"Il n'y a pas d'évolution de salaire, pas d'évolution de poste. A un moment donné, la situation financière et le fait de mûrir font que cette situation ne convient plus", témoigne un vacataire de l’Éducation nationale dans un entretien mené par l'institut BVA pour une étude que vient de publier France Compétences.
Autorité de financement et de régulation de la formation professionnelle, France Compétences estime que "la crise actuelle joue un rôle d'accélérateur de questionnements sur le sens et les conditions d'exercice de son activité".
Ce n'est pas encore la "grande démission", du nom de ces départs en cascade dans les entreprises américaines au sortir de la pandémie, mais en France, selon un baromètre Elabe pour l'Unedic publié en décembre, 58% des actifs en emploi ont au moins un projet de changement de vie professionnelle.
D'après l'enquête BVA, qui mêle données quantitatives et entretiens qualitatifs à partir d'un échantillon représentatif de 5.162 personnes, la "perte de sens" est la raison la plus partagée (27%) par les actifs en reconversion, qui évoquent aussi "l'insatisfaction" due aux conditions de travail (23%), à la rémunération (22%), une pression trop importante (20%).
Pour Béatrice Delay, de la direction de l'évaluation à France Compétences, "l'insatisfaction professionnelle est omniprésente dans les parcours de reconversion et, en même temps, elle se combine à des raisons d'un autre ordre: une opportunité, un projet, une raison personnelle".
Renversement du rapport de forces
A l'origine d'une reconversion, "il y a un facteur déclencheur qui peut être des missions devenues insupportables, comme on a pu le voir dans le domaine de la santé", note Virginie Louise, du pôle emploi-formation de BVA. Lors d'une consultation menée au printemps 2021 par leur Ordre national, 40% des infirmiers confiaient que la crise sanitaire leur avait donné envie de changer de métier.

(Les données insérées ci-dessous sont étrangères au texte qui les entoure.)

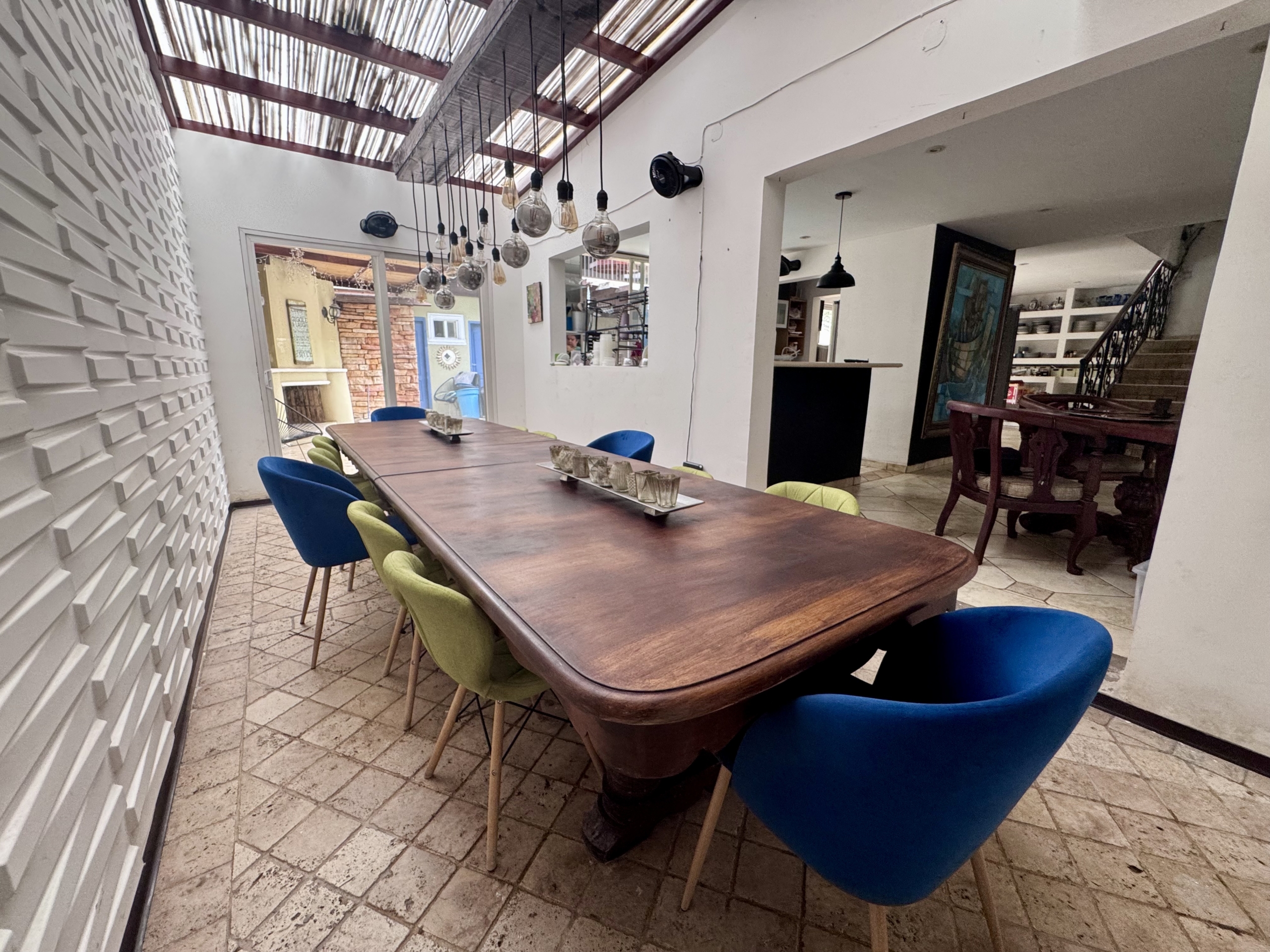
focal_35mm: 14
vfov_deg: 85.7
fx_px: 514
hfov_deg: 102.1
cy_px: 476
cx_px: 635
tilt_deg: -12.4
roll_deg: -0.3
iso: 200
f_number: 2.2
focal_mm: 2.22
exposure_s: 1/99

Dans son bulletin (numéro 418, février 2022), le Centre de recherches sur les qualifications (Cereq) relève "des logiques différentes selon la catégorie socioprofessionnelle".
Parmi les ouvriers et employés qualifiés domine "l'impression de ne pas être assez payé compte tenu du travail réalisé, le sentiment que l'emploi occupé ne correspond pas à ses qualifications". Parmi les non qualifiés, "vouloir investir un nouveau métier se forge aussi dans le refus de la précarité, dans l'expérience d'emplois à durée limitée".
Pour l'économiste Mireille Bruyère, du Centre de recherches et d'études Travail organisation pouvoir (Certop-CNRS), la pandémie "a révélé quelque chose qui était déjà là: une crise du travail générale, qui concerne les formes d'emploi et le sens du travail".
"Du côté des emplois les moins qualifiés, on a des conditions de travail et de rémunération qui se sont dégradées, et de l'autre côté, pour les salariés les plus intégrés, on a des types de management qui ont conduit à des pertes de sens", ajoute cette membre du collectif Les Economistes atterrés.
Sociologue spécialiste de l'organisation du travail, Pascal Ughetto estime que "la crise sanitaire amplifie un mouvement de bascule qui à l'origine en est indépendant et qui s'accélère avec la diminution du chômage : le renversement du rapport de force entre employeurs et salariés, ces derniers ayant beaucoup plus la possibilité de faire valoir leurs prétentions".
Alors que le gouvernement se félicite d'un taux de chômage "au plus bas depuis près de 15 ans" (7,4% au 4e trimestre 2021), des revalorisations salariales ont été conclues dans l'hôtellerie-restauration ou encore le transport routier, deux secteurs en pénurie de main d’œuvre.
"Se reconvertir pour faire autre chose est une prise de risque qui n'aurait jamais existé il y a vingt ou trente ans", souligne Pascal Ughetto. A l'image de nombreux soignants, "des individus sont prêts à renoncer à des positions statutaires au profit d'avenirs incertains, pour ne pas se sentir piégés, s'épanouir, maîtriser leur destin".